Reproduce only the lines from the line containing "1 July, 2009" to the end of the entries below, including both of those lines.

┌──

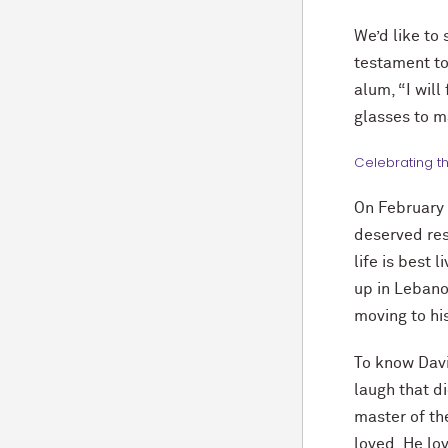
We’d like to 
testament to
alum, “I will
glasses to m
Celebrating t
On February 
deserved rest
life is best 
up in Lebano
moving to his
To know Davi
laugh that di
master of the
loved. He lov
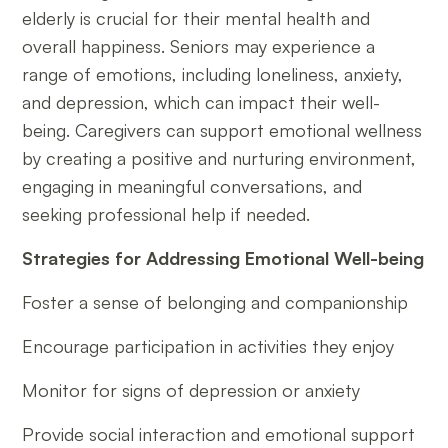
elderly is crucial for their mental health and
overall happiness. Seniors may experience a
range of emotions, including loneliness, anxiety,
and depression, which can impact their well-
being. Caregivers can support emotional wellness
by creating a positive and nurturing environment,
engaging in meaningful conversations, and
seeking professional help if needed.
Strategies for Addressing Emotional Well-being
Foster a sense of belonging and companionship
Encourage participation in activities they enjoy
Monitor for signs of depression or anxiety
Provide social interaction and emotional support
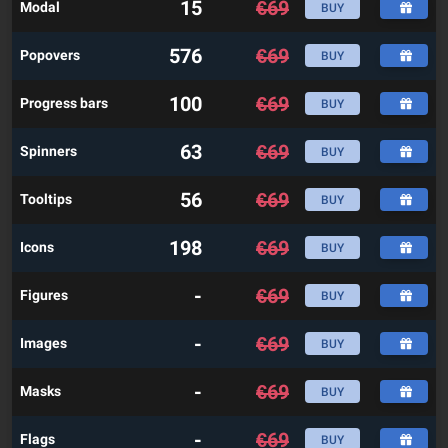
15
€
69
Modal
BUY
576
€
69
Popovers
BUY
100
€
69
Progress bars
BUY
63
€
69
Spinners
BUY
56
€
69
Tooltips
BUY
198
€
69
Icons
BUY
-
€
69
Figures
BUY
-
€
69
Images
BUY
-
€
69
Masks
BUY
-
€
69
Flags
BUY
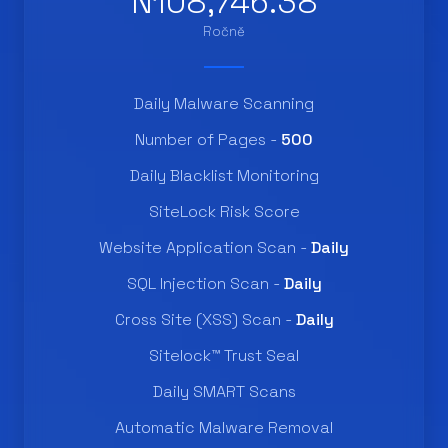
N108,746.38
Ročně
Daily Malware Scanning
Number of Pages -
500
Daily Blacklist Monitoring
SiteLock Risk Score
Website Application Scan -
Daily
SQL Injection Scan -
Daily
Cross Site (XSS) Scan -
Daily
Sitelock™ Trust Seal
Daily SMART Scans
Automatic Malware Removal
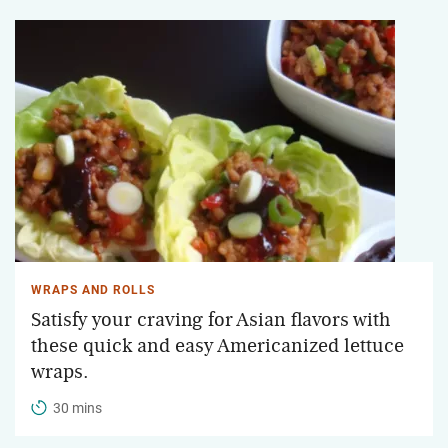
WRAPS AND ROLLS
Satisfy your craving for Asian flavors with
these quick and easy Americanized lettuce
wraps.
30 mins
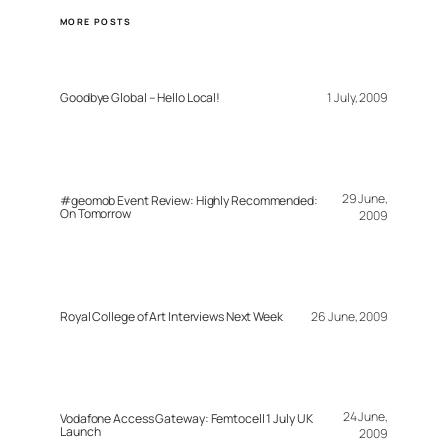
MORE POSTS
Goodbye Global – Hello Local!
1 July, 2009
29 June,
#geomob Event Review: Highly Recommended:
On Tomorrow
2009
Royal College of Art Interviews Next Week
26 June, 2009
24 June,
Vodafone Access Gateway: Femtocell 1 July UK
Launch
2009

└──

Written answer:
1 July, 2009
29 June,
#geomob Event Review: Highly Recommended:
On Tomorrow
2009
Royal College of Art Interviews Next Week
26 June, 2009
24 June,
Vodafone Access Gateway: Femtocell 1 July UK
Launch
2009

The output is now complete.